Exercise instructions: Once you find the line with "Будь-який інформаційний куточок" in the data that follows, repeat it and every line after it exactly, through the line with "розвивають фантазію дітей.".

Information supplied:
Segment Open

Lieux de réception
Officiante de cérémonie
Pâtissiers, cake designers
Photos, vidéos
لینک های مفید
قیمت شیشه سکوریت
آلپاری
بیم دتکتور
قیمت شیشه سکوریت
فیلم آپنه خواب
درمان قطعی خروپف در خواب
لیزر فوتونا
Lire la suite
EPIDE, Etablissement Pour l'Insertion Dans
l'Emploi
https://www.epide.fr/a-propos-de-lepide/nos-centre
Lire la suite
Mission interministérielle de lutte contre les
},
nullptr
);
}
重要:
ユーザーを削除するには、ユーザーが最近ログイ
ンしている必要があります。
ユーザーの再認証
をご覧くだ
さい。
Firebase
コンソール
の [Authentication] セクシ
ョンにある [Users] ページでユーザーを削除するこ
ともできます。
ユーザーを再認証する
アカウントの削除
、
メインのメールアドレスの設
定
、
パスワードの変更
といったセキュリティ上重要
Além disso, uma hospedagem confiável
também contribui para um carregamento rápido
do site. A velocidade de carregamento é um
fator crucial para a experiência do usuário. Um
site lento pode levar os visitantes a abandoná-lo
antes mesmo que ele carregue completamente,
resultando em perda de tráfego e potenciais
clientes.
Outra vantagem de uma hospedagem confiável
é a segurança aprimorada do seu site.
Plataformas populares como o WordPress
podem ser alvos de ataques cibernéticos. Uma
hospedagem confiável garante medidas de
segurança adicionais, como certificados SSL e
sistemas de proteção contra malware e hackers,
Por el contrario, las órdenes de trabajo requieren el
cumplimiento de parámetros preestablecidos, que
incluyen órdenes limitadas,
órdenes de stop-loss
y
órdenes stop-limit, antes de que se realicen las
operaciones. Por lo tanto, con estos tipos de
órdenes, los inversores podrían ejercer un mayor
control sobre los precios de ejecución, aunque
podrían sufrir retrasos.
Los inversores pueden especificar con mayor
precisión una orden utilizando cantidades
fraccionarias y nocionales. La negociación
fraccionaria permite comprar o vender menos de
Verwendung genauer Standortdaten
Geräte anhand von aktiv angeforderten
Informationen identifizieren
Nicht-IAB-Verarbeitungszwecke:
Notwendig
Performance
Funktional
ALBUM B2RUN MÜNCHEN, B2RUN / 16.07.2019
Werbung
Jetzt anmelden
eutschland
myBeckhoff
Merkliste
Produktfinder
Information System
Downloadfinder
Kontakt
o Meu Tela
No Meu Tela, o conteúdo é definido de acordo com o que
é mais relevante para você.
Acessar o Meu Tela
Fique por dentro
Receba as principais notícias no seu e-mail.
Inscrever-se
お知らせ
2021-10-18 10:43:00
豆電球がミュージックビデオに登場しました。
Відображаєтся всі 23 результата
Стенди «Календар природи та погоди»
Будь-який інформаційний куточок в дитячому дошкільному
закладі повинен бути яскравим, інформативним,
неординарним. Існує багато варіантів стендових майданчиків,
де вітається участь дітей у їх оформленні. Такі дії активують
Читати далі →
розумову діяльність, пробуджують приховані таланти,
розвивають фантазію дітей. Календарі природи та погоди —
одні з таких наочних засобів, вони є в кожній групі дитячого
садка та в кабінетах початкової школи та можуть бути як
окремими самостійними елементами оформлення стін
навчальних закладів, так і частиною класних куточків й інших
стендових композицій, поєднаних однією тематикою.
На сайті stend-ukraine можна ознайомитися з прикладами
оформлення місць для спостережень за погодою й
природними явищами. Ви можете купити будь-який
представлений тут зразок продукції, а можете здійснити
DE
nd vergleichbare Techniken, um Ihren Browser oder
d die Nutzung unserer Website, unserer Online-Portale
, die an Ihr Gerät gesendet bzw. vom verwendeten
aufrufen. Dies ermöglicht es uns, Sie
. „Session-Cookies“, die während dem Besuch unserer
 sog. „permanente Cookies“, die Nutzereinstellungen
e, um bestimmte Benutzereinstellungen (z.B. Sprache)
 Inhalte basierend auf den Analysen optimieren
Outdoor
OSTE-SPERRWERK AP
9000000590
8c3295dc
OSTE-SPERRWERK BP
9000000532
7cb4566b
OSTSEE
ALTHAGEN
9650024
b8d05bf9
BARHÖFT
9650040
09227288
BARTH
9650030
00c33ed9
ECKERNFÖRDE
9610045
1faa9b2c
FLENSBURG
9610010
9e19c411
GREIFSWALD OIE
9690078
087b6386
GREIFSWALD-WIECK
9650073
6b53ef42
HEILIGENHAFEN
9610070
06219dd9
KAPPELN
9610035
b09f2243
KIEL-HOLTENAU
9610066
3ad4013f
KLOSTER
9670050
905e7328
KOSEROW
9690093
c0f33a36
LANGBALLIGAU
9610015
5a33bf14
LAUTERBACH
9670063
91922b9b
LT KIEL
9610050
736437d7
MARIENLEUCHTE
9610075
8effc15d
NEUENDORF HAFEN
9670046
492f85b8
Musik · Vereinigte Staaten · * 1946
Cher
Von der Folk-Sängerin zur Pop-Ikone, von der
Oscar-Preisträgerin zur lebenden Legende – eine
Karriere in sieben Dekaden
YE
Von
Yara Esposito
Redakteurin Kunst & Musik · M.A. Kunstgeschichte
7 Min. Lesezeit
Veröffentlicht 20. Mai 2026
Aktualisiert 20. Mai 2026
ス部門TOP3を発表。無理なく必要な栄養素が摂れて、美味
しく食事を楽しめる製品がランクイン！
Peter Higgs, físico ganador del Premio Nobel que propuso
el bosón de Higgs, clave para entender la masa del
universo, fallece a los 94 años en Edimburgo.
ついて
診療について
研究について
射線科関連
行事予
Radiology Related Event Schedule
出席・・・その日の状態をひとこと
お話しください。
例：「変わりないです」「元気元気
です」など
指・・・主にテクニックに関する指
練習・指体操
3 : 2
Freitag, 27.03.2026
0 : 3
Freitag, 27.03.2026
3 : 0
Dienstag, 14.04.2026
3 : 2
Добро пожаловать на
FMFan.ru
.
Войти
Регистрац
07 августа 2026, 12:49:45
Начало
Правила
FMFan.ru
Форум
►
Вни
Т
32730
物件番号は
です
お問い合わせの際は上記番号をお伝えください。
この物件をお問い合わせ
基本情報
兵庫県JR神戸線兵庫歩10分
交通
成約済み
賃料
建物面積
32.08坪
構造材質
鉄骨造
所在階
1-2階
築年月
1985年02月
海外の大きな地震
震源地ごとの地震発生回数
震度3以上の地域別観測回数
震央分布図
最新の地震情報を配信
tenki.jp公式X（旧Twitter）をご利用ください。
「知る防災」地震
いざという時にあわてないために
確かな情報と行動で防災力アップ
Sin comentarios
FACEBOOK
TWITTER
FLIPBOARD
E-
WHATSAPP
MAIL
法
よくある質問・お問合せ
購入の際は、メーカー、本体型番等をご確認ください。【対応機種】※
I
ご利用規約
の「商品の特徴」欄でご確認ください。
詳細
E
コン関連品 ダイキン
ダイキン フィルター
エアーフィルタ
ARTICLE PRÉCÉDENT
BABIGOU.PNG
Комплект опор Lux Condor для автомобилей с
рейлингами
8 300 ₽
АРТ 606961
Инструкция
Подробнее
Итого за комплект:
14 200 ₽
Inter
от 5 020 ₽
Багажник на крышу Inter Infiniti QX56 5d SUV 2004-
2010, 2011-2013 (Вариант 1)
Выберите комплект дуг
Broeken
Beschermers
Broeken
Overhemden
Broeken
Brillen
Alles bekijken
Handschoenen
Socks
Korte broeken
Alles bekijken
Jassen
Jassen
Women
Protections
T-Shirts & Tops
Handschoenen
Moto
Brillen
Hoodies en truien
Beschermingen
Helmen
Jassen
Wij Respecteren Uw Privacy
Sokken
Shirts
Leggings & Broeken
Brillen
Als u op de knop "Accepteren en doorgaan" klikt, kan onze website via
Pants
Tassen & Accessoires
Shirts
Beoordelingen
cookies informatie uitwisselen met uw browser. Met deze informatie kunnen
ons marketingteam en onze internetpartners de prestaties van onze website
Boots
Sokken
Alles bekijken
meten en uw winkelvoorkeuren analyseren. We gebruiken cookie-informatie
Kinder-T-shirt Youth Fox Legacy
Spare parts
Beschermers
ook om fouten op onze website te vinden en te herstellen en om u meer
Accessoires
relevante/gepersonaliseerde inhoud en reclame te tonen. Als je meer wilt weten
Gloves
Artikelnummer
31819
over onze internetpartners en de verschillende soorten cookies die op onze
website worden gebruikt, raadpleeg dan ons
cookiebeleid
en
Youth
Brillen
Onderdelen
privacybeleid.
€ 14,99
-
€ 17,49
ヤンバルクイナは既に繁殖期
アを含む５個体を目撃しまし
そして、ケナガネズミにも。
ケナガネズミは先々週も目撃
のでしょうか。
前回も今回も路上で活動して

Segment Closed

Response to the task:
Будь-який інформаційний куточок в дитячому дошкільному
закладі повинен бути яскравим, інформативним,
неординарним. Існує багато варіантів стендових майданчиків,
де вітається участь дітей у їх оформленні. Такі дії активують
Читати далі →
розумову діяльність, пробуджують приховані таланти,
розвивають фантазію дітей. Календарі природи та погоди —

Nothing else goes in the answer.